"Adams' curse" refers to the belief that every other president of the United States from the Adams family has been elected in a year divisible by 20. This curse is linked to the two presidents from the Adams family: John Adams (1797-1801) and John Quincy Adams (1825-1829).
Here's how the curse works:
- John Adams was elected in 1797.
- John Quincy Adams was elected in 1825.
Since then, every other president from the Adams family has been elected in a year divisible by 20:
- John Adams (1797)
- John Quincy Adams (1825)
- No other Adams (1841, 1845, 1849, 1853, 1857, 1861, 1865, 1869, 1873, 1877, 1881, 1885, 1889, 1893, 1897, 1901, 1905, 1909, 1913, 1917, 1921, 1925, 1929, 1933, 1937, 1941, 1945, 1949, 1953, 1957, 1961, 1965, 1969, 1973, 1977, 1981, 1985, 1989, 1993, 1997, 2001, 2005, 2009, 2013, 2017, 2021)

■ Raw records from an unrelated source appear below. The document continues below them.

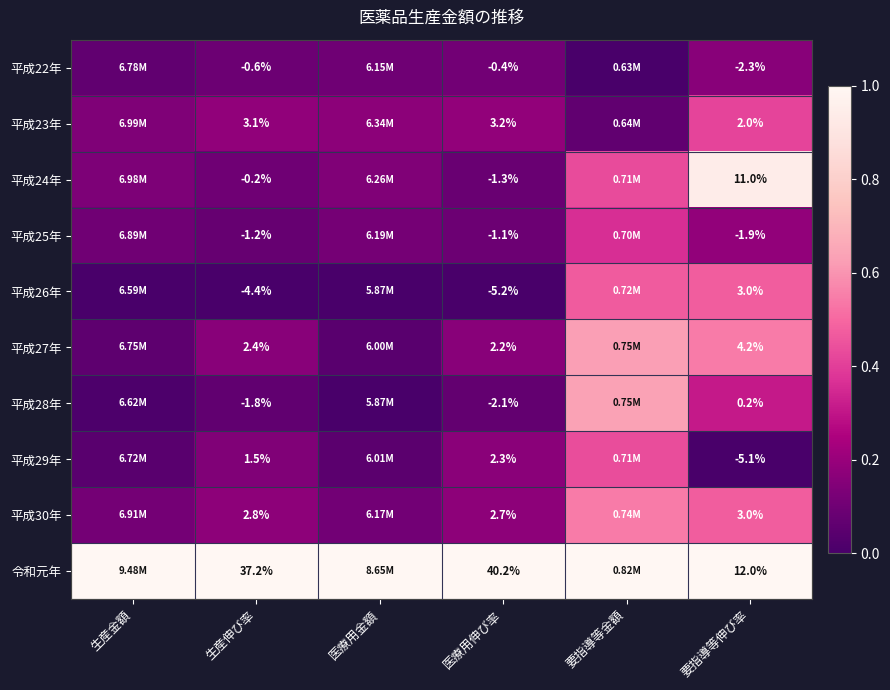

List the labels in order of 平成24年 value, largest first.

要指導等伸び率, 要指導等金額, 医療用金額, 生産金額, 生産伸び率, 医療用伸び率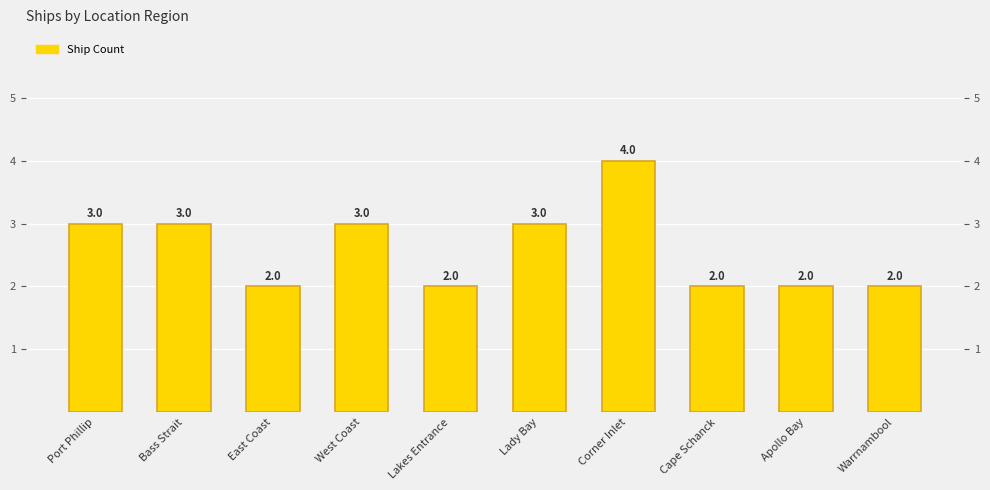

Reading right to left, extract all data points from this chart.

Warrnambool=2	Apollo Bay=2	Cape Schanck=2	Corner Inlet=4	Lady Bay=3	Lakes Entrance=2	West Coast=3	East Coast=2	Bass Strait=3	Port Phillip=3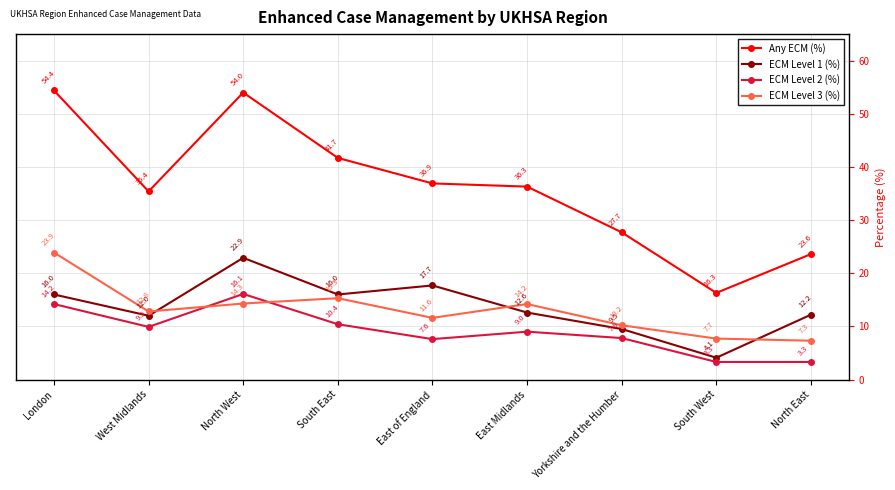

At how many categories does at least one series exceed 38?

3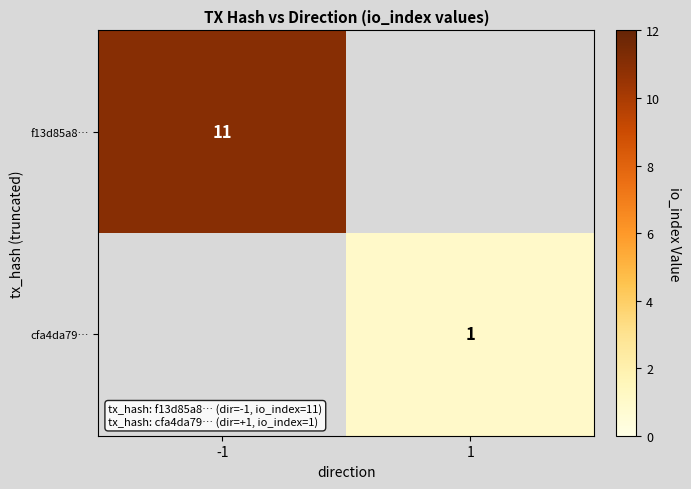

Is the value of cfa4da79… at 1 greater than the value of f13d85a8… at -1?

No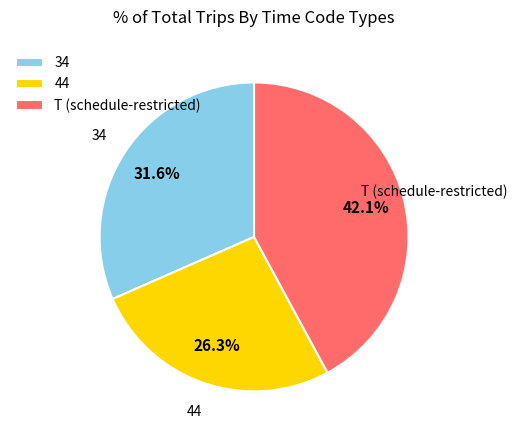

What percentage is the 34 slice, to the nearest percent?

32%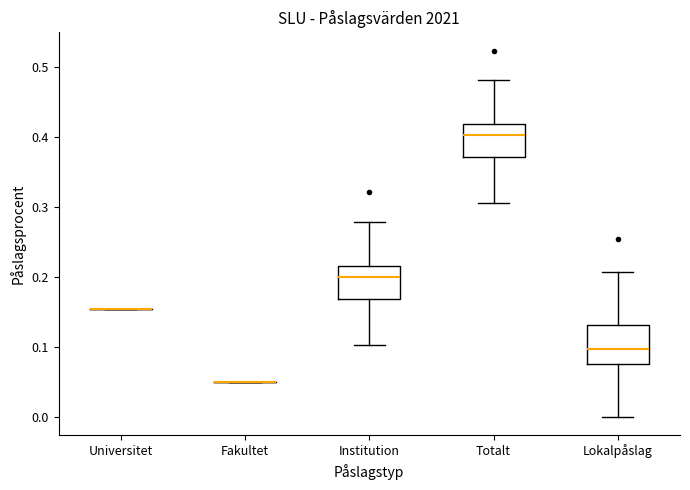

Where is the lower edge of the box for Totalt on the y-axis? The values are not printed on the chart, so give them approximately, as read against the axis.

0.37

- No other Adams (2025, 2029, 2033, 2037, 2041, 2045, 2049, 2053, 2057, 2061, 2065, 2069, 2073, 2077, 2081, 2085, 2089, 2093, 2097, 2101)
It's important to note that this is a purely coincidental pattern. There's no evidence to suggest any actual curse, and the pattern is likely a result of random chance.